Inaugurating a chapter of the NNOS at the PSG Hospitals, he said India shared with China the dubious distinction of having the maximum number of deaths due to road accidents. If those organs could be retrieved and used as a lease of life for another person, many lives could be saved. Even developing countries such as Thailand were faring well in organ transplants, he said. Legally established in 2005, the NNOS had been working very closely with the government and had been creating awareness about organ transplants especially cadaveric transplantation, Mr.Swaminathan said.
A survey conducted in Chennai revealed that the awareness concerning organ transplantation was abysmally low. The organisation would collaborate with educational and health care institutions to take the message across to the general public. Coimbatore, with its clusters of educational institutions, hospitals and industrial houses, could contribute a lot towards creating awareness and sensitising the public to organ transplantation.

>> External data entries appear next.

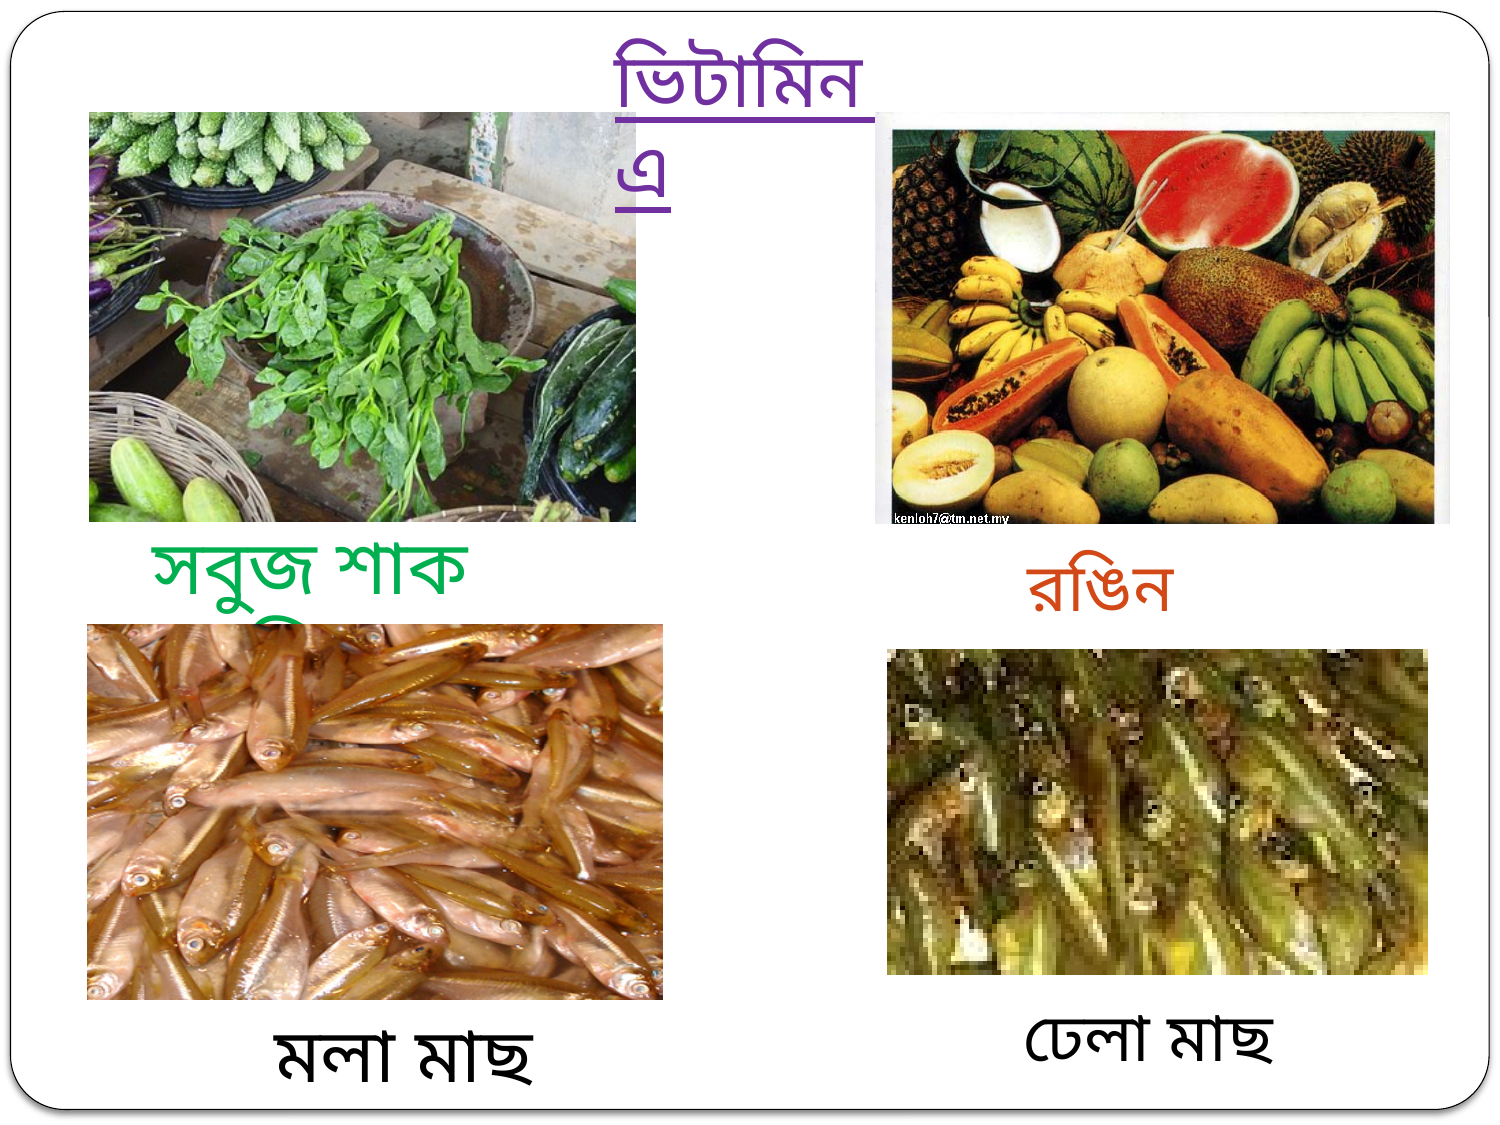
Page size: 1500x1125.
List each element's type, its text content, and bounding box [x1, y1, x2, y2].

text_box সবুজ শাক সবজি [137, 531, 588, 623]
text_box রঙিন ফলমুল [1012, 537, 1325, 648]
picture [89, 112, 636, 522]
picture [87, 624, 663, 1001]
text_box ভিটামিন এ [600, 24, 930, 220]
picture [887, 649, 1428, 976]
text_box মলা মাছ [259, 1010, 549, 1105]
text_box ঢেলা মাছ [1008, 987, 1288, 1083]
picture [874, 112, 1451, 524]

There was a need to promote cadaveric transplantation as extreme poverty forced people into donating their kidney, C.E.Karunakaran, Trustee of NNOS. In Tamil Nadu alone, there was potential of getting 1,000 kidneys from deceased donors. “A credible and trustworthy set up has now been established. It is now up to the medical fraternity to take up this cause,” he said. A memorandum of understanding was signed between NNOS and PSG Group of Hospitals. S.Ramalingam, Principal, PSG Institute of Medical Sciences and Research, and J.S.Bhuvaneswaran, Medical Director of PSG Hospitals, spoke.